When ordering meals in advance, the likelihood of making indulgent purchases is drastically reduced. (For Spectrum Health Beat)

You might be able to cut your calorie intake by ordering meals before you’re actually hungry, a new study suggests.

Researchers examined the lunch orders of 690 employees using a corporate cafeteria and 195 university students choosing catered lunch options.

The participants selected high-calorie meals when they ordered their lunches immediately before eating, but lower-calorie meals when they placed their orders an hour or more before lunch.

The findings suggest a new way to combat the obesity epidemic in the United States, according to the researchers.

“Our results show that ordering meals when you’re already hungry and ready to eat leads to an overall increase in the number of calories ordered, and suggest that by ordering meals in advance the likelihood of making indulgent purchases is drastically reduced,” said study author Eric VanEpps. He is a postdoctoral researcher in the Center for Health Incentives and Behavioral Economics at the University of Pennsylvania.

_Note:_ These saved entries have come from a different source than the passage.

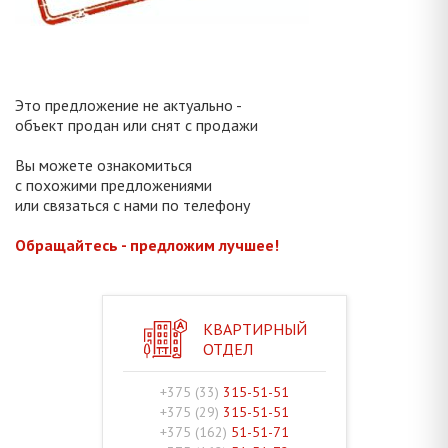
Это предложение не актуально -
объект продан или снят с продажи
Вы можете ознакомиться
с похожими предложениями
или связаться с нами по телефону
Обращайтесь - предложим лучшее!
КВАРТИРНЫЙ
ОТДЕЛ
+375 (33)
315-51-51
+375 (29)
315-51-51
+375 (162)
51-51-71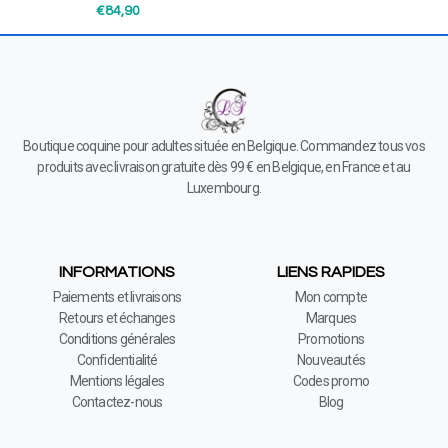
€
84,90
Boutique coquine pour adultes située en Belgique. Commandez tous vos
produits avec livraison gratuite dès 99 € en Belgique, en France et au
Luxembourg.
INFORMATIONS
LIENS RAPIDES
Paiements et livraisons
Mon compte
Retours et échanges
Marques
Conditions générales
Promotions
Confidentialité
Nouveautés
Mentions légales
Codes promo
Contactez-nous
Blog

“The implication is that restaurants and other food providers can generate health benefits for their customers by offering the opportunity to place advance orders,” he said in a university news release.

“These findings provide one more piece of evidence that decisions made in the heat of the moment are not as farsighted as those made in advance,” said study senior author George Loewenstein, a professor of economics and psychology at Carnegie Mellon University in Pittsburgh.

“For example, people who plan to practice safe sex often fail to do so when caught up in the act, and people who, in dispassionate moments, recognize the stupidity of road rage nevertheless regularly succumb to it. Unfortunately, pre-commitment strategies are more feasible when it comes to diet than to many other ‘hot’ behaviors,” Loewenstein noted.

The findings were published recently in the Journal of Marketing Research.